One of those Westerns in which the townspeople come to wish they hadn't hired a gunslinger to do their dirty work. I had suspected that the version I saw on TV had been edited to squeeze into programme schedules, but this website gives the running time as 92 minutes and the TV slot (including commercials) was 105 minutes. One moment Matt Weaver has stormed into the night, furious that in his absence his home has been sold, the next he's become a feared outcast who's killed a man, instantly becoming such a threat to the townspeople that they have to hire a gunman. OK, the town has lost many of its men to the Civil War, but surely its citizens could muster enough courage and guns to do the job themselves? Brynner produces a sinister screen presence and dominates the cast, many of are low key. And several plot elements are understated; racism there may be in the town, but this is only evident when the hotel owner suggests that d'Estaing might be better suited seeking a room in the Mexican quarter; there's been many a better portrayal of a corrupt town boss than Pat Hingle's; and the lady to whom d'Estaing returns her pawned jewelry looks a bit too elegant to be down to her last dress.

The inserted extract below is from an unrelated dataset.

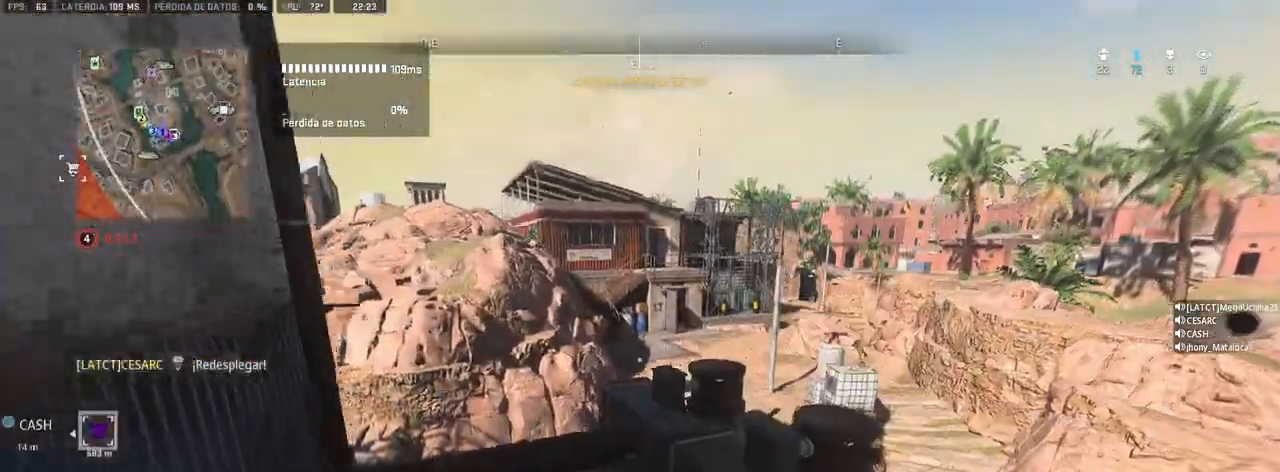
Gameplay with a controller (PlayStation layout); each line is a JSON object with the inputs held at the frame after it (dt_ms = milliseconds from this image to that frame). "events" lists button and stick changes between this image and that frame as [ms after this image, input, new state], when the widget could be followed in between. Not read: CROSS.
{"dt_ms": 500, "buttons": [], "left_stick": "up", "right_stick": "center", "events": []}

d'Estaing's drunken rampage through the town came as a shock; the place must have been typical of many of the postbellum period, and its racism, venality and corruption as portrayed in the film didn't seem to justify a hired assassin's rage. It would have been better had d'Estaing been exposed to more overt racism than a patronising suggestion that he finds accommodation in a Mexican establishment.
No great surprises in the ending, but again it wasn't convincing when the Anglo-Americans united with the Mexicans in a gesture of respect.
Take away Brynner and this would have been an extremely average Western.